TASK STATEMENT:
Can you recast every line of the data below as a JSON list of strings, one string per line, with blank lines left out?

*** Block opens ***

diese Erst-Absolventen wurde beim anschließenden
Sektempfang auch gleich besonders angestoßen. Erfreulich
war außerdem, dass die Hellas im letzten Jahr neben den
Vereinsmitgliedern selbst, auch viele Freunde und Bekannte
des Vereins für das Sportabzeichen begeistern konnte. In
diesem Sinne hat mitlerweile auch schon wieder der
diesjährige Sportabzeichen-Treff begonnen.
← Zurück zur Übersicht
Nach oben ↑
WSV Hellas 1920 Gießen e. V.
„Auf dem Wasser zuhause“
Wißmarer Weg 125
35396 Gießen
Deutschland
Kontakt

*** Block closes ***

SOLUTION FOR THIS TASK:
[
  "diese Erst-Absolventen wurde beim anschließenden",
  "Sektempfang auch gleich besonders angestoßen. Erfreulich",
  "war außerdem, dass die Hellas im letzten Jahr neben den",
  "Vereinsmitgliedern selbst, auch viele Freunde und Bekannte",
  "des Vereins für das Sportabzeichen begeistern konnte. In",
  "diesem Sinne hat mitlerweile auch schon wieder der",
  "diesjährige Sportabzeichen-Treff begonnen.",
  "← Zurück zur Übersicht",
  "Nach oben ↑",
  "WSV Hellas 1920 Gießen e. V.",
  "„Auf dem Wasser zuhause“",
  "Wißmarer Weg 125",
  "35396 Gießen",
  "Deutschland",
  "Kontakt"
]